Demand is outpacing supply for medical offices in Orange County, according to data from JLL, OC’s second-largest commercial property manager and commercial real estate brokerage.

Medical office building construction has remained “extremely low” in the region, JLL said. A sign of demand for medical office space in Orange County is a 34% increase in lease rates, which have risen from $2.44 per square foot in 2013 to $3.28 in the second quarter, JLL said.

“In Orange County, zoning laws are against medical facilities,” Chris Isola, JLL’s executive vice president for healthcare in Southern California, told the Business Journal. “It’s hard to find large blocks of space in Orange County.”

Isola and Bryan Lewitt, a managing director at JLL, oversee the brokerage’s health sector in Orange County, representing hospitals, clinics and dialysis centers along with owners of real estate.

Hospital Boom

Billions of dollars are being spent on new hospitals in Orange County, from Providence Mission in Mission Viejo to Irvine with the University of California, Irvine and City of Hope.

Hoag Memorial Hospital Presbyterian is spending $1 billion to expand its facilities in Irvine.

The building boom comes even as the industry is undergoing a paradigm shift where more than 90% of care received by patients is outside a hospital.

A recent JLL survey found that location is the second-largest factor patients consider when choosing medical care, ranking only behind insurance acceptance.

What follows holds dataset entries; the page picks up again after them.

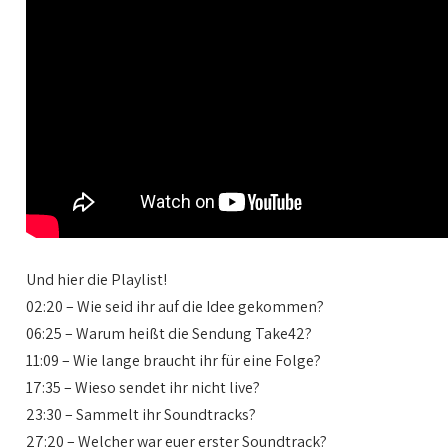
Und hier die Playlist!
02:20 – Wie seid ihr auf die Idee gekommen?
06:25 – Warum heißt die Sendung Take42?
11:09 – Wie lange braucht ihr für eine Folge?
17:35 – Wieso sendet ihr nicht live?
23:30 – Sammelt ihr Soundtracks?
27:20 – Welcher war euer erster Soundtrack?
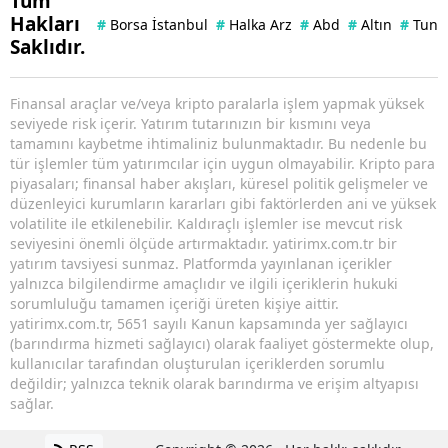
Tüm
Hakları
#
Borsa İstanbul
#
Halka Arz
#
Abd
#
Altın
#
Tuna 
Saklıdır.
Finansal araçlar ve/veya kripto paralarla işlem yapmak yüksek
seviyede risk içerir. Yatırım tutarınızın bir kısmını veya
tamamını kaybetme ihtimaliniz bulunmaktadır. Bu nedenle bu
tür işlemler tüm yatırımcılar için uygun olmayabilir. Kripto para
piyasaları; finansal haber akışları, küresel politik gelişmeler ve
düzenleyici kurumların kararları gibi faktörlerden ani ve yüksek
volatilite ile etkilenebilir. Kaldıraçlı işlemler ise mevcut risk
seviyesini önemli ölçüde artırmaktadır. yatirimx.com.tr bir
yatırım tavsiyesi sunmaz. Platformda yayınlanan içerikler
yalnızca bilgilendirme amaçlıdır ve ilgili içeriklerin hukuki
sorumluluğu tamamen içeriği üreten kişiye aittir.
yatirimx.com.tr, 5651 sayılı Kanun kapsamında yer sağlayıcı
(barındırma hizmeti sağlayıcı) olarak faaliyet göstermekte olup,
kullanıcılar tarafından oluşturulan içeriklerden sorumlu
değildir; yalnızca teknik olarak barındırma ve erişim altyapısı
sağlar.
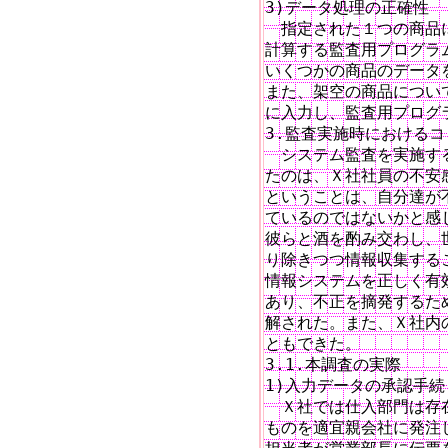
3)データ処理の正確性

　指定された１つの商品
計算する監査用プログラ
いくつかの商品のデータ
また、架空の商品につい
に入力し、監査用プログ
3.監査実施時におけるコ
　システム監査を実施す
たのは、Ｘ社社員の不安
ということは、自分達が
ているのではないかと感
彼らと酒を酌み交わし、
り除きつつ情報収集する
情報システムを正しく有
あり、不正を摘発するた
解された。また、Ｘ社内の
ともできた。

3.1.本調査の実際

1)入力データの承認手続

　Ｘ社では仕入部門は存
ものを適宜親会社に発注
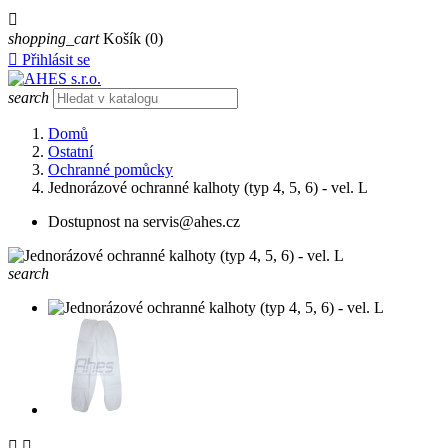

shopping_cart
Košík
(0)

Přihlásit se
search
Domů
Ostatní
Ochranné pomůcky
Jednorázové ochranné kalhoty (typ 4, 5, 6) - vel. L
Dostupnost na servis@ahes.cz
search


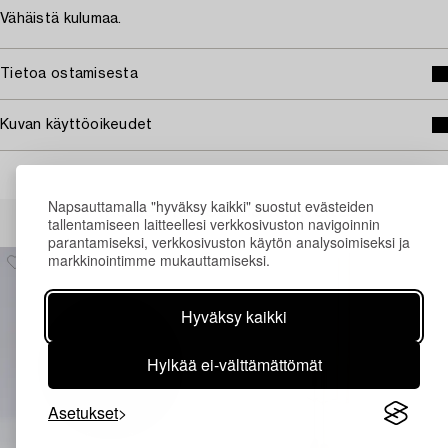
Vähäistä kulumaa.
Tietoa ostamisesta
Kuvan käyttöoikeudet
Napsauttamalla "hyväksy kaikki" suostut evästeiden
Muiden katsomia kohteita
tallentamiseen laitteellesi verkkosivuston navigoinnin
parantamiseksi, verkkosivuston käytön analysoimiseksi ja
markkinointimme mukauttamiseksi.
Hyväksy kaikki
Hylkää ei-välttämättömät
Asetukset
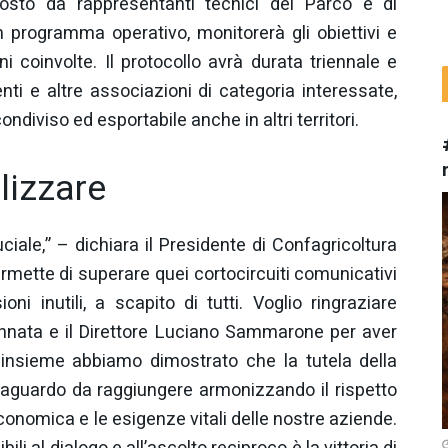
sto da rappresentanti tecnici del Parco e di
n programma operativo, monitorerà gli obiettivi e
i coinvolte. Il protocollo avrà durata triennale e
nti e altre associazioni di categoria interessate,
ndiviso ed esportabile anche in altri territori.
lizzare
iale,” – dichiara il Presidente di Confagricoltura
rmette di superare quei cortocircuiti comunicativi
i inutili, a scapito di tutti. Voglio ringraziare
nnata e il Direttore Luciano Sammarone per aver
 insieme abbiamo dimostrato che la tutela della
raguardo da raggiungere armonizzando il rispetto
economica e le esigenze vitali delle nostre aziende.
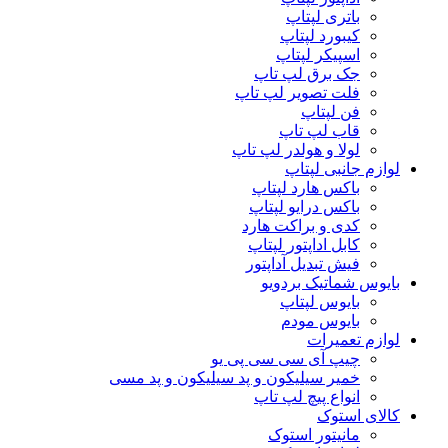
باتری لپتاپ
کیبورد لپتاپ
اسپیکر لپتاپ
جک برق لپ تاپ
فلت تصویر لپ تاپ
فن لپتاپ
قاب لپ تاپ
لولا و هولدر لپ تاپ
لوازم جانبی لپتاپ
باکس هارد لپتاپ
باکس درایو لپتاپ
کدی و براکت هارد
کابل اداپتور لپتاپ
فیش تبدیل آداپتور
بایوس شماتیک بردویو
بایوس لپتاپ
بایوس مودم
لوازم تعمیرات
چیپ آی سی سی پی یو
خمیر سیلیکون و پد سیلیکون و پد مسی
انواع پیچ لپ تاپ
کالای استوک
مانیتور استوک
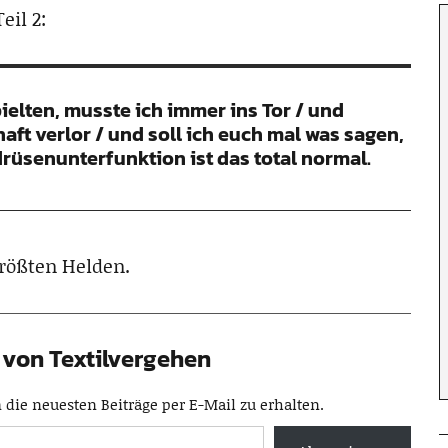
eil 2:
elten, musste ich immer ins Tor / und
ft verlor / und soll ich euch mal was sagen,
drüsenunterfunktion ist das total normal.
größten Helden.
von Textilvergehen
die neuesten Beiträge per E-Mail zu erhalten.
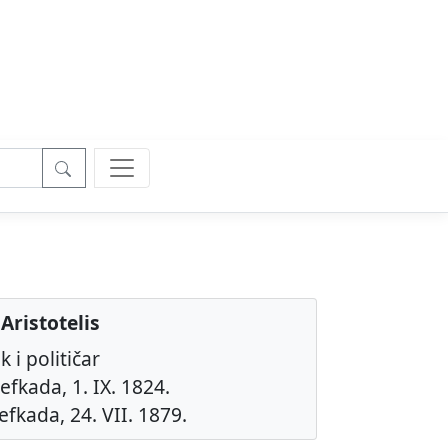
 Aristotelis
k i političar
efkada, 1. IX. 1824.
efkada, 24. VII. 1879.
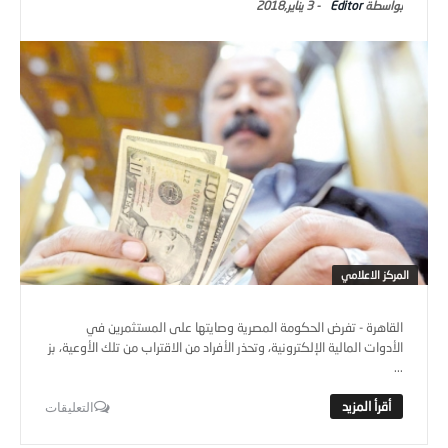
Editor
-
3 يناير,2018
المركز الاعلامي
القاهرة - تفرض الحكومة المصرية وصايتها على المستثمرين في
الأدوات المالية الإلكترونية، وتحذر الأفراد من الاقتراب من تلك الأوعية، بز
...
التعليقات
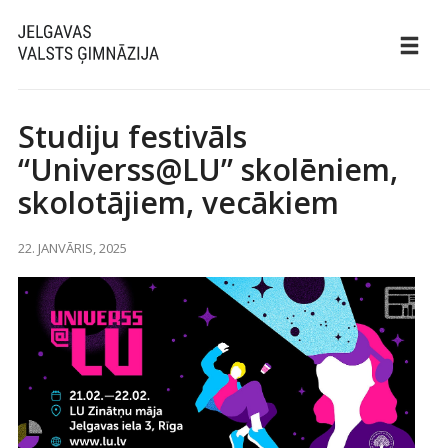
Studiju festivāls
“Universs@LU” skolēniem,
skolotājiem, vecākiem
22. JANVĀRIS, 2025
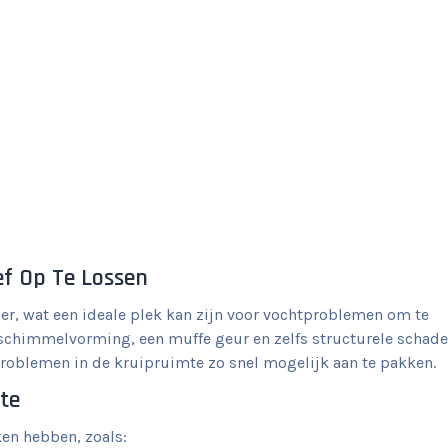
ef Op Te Lossen
er, wat een ideale plek kan zijn voor vochtproblemen om te
t schimmelvorming, een muffe geur en zelfs structurele schade
problemen in de kruipruimte zo snel mogelijk aan te pakken.
te
ken hebben, zoals:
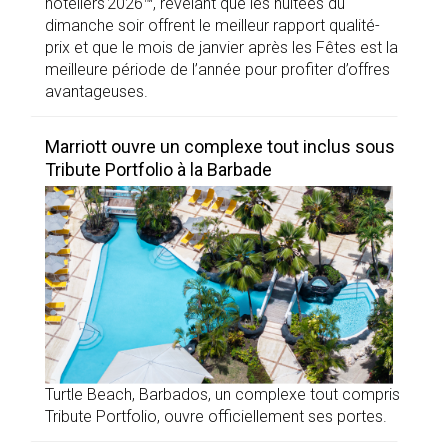
hôteliers 2026™, révélant que les nuitées du
dimanche soir offrent le meilleur rapport qualité-
prix et que le mois de janvier après les Fêtes est la
meilleure période de l’année pour profiter d’offres
avantageuses.
Marriott ouvre un complexe tout inclus sous
Tribute Portfolio à la Barbade
Turtle Beach, Barbados, un complexe tout compris
Tribute Portfolio, ouvre officiellement ses portes.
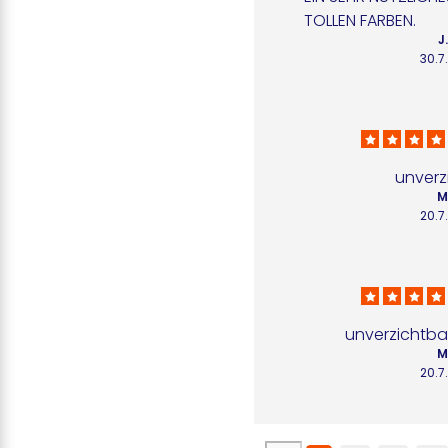
TOLLEN FARBEN.
J
30.7
unverz
M
20.7
unverzichtba
M
20.7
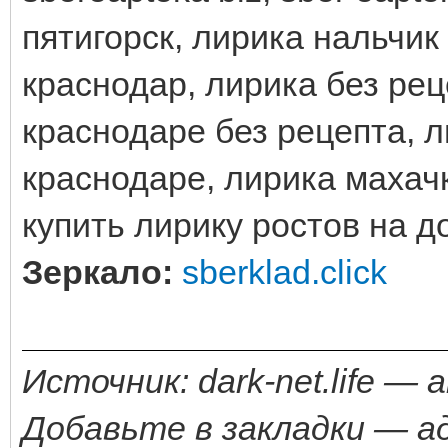
пятигорск, лирика нальчик
краснодар, лирика без рец
краснодаре без рецепта, л
краснодаре, лирика махачк
купить лирику ростов на д
Зеркало:
sberklad.click
Источник: dark-net.life —
Добавьте в закладки — а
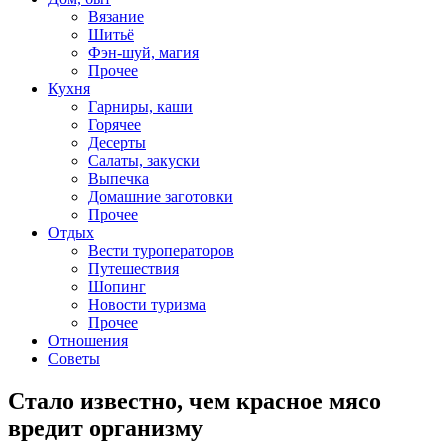
Вязание
Шитьё
Фэн-шуй, магия
Прочее
Кухня
Гарниры, каши
Горячее
Десерты
Салаты, закуски
Выпечка
Домашние заготовки
Прочее
Отдых
Вести туроператоров
Путешествия
Шопинг
Новости туризма
Прочее
Отношения
Советы
Стало известно, чем красное мясо
вредит организму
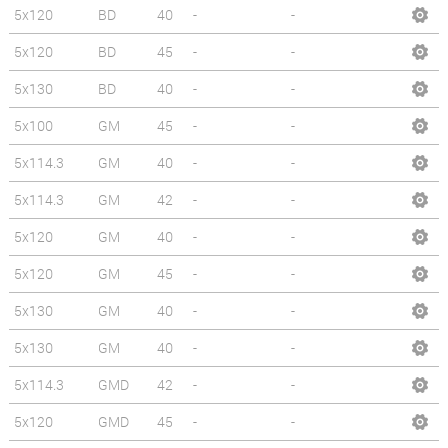
5x120
BD
40
-
-
5x120
BD
45
-
-
5x130
BD
40
-
-
5x100
GM
45
-
-
5x114.3
GM
40
-
-
5x114.3
GM
42
-
-
5x120
GM
40
-
-
5x120
GM
45
-
-
5x130
GM
40
-
-
5x130
GM
40
-
-
5x114.3
GMD
42
-
-
5x120
GMD
45
-
-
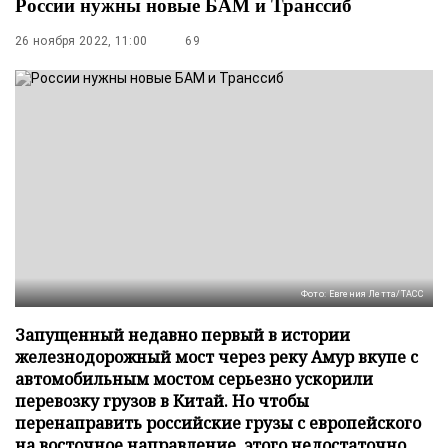
России нужны новые БАМ и Транссиб
26 ноября 2022, 11:00
69
Фото: Евгения Летта/ТАСС
Запущенный недавно первый в истории
железнодорожный мост через реку Амур вкупе с
автомобильным мостом серьезно ускорили
перевозку грузов в Китай. Но чтобы
перенаправить российские грузы с европейского
на восточное направление, этого недостаточно.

While strip malls are seeing an increase in medical offices, it’s not as easy as it looks because zoning laws often are not flexible in converting retail spaces to medical offices, they said.

“Nobody thought healthcare would go into retail locations,” Lewitt said. “Now it’s going big time.”

Reluctant Sectors

The pair cited two real estate sectors that are experiencing low occupancies and could benefit from medical offices but are reluctant: shopping centers and traditional office buildings.

The pair pointed to a South Orange County mall whose tenants are able to prohibit medical offices from planting their flag within the property.

“If you take a retail center, there’s a stigma among traditional owners that if you have healthcare that customers will see blood and bandages and people won’t want to shop,” Lewitt said.

“It’s the opposite. You’ll see an advancement in retail sales. Patients are going to want to spend money in their retail stores. It’s up to us to educate the owners.”

Commercial building owners often don’t want the hassle that comes with medical offices, they said.

“Medical buildings are land hogs,” Lewitt said.

Owners lose about 40% of buildable areas because city laws often demand much more parking available than traditional offices.

Tenant improvements for medical offices are often 40% to 50% higher than normal and it’s more difficult to maintain if the offices operate 24/7, requiring more water and electricity than normal offices.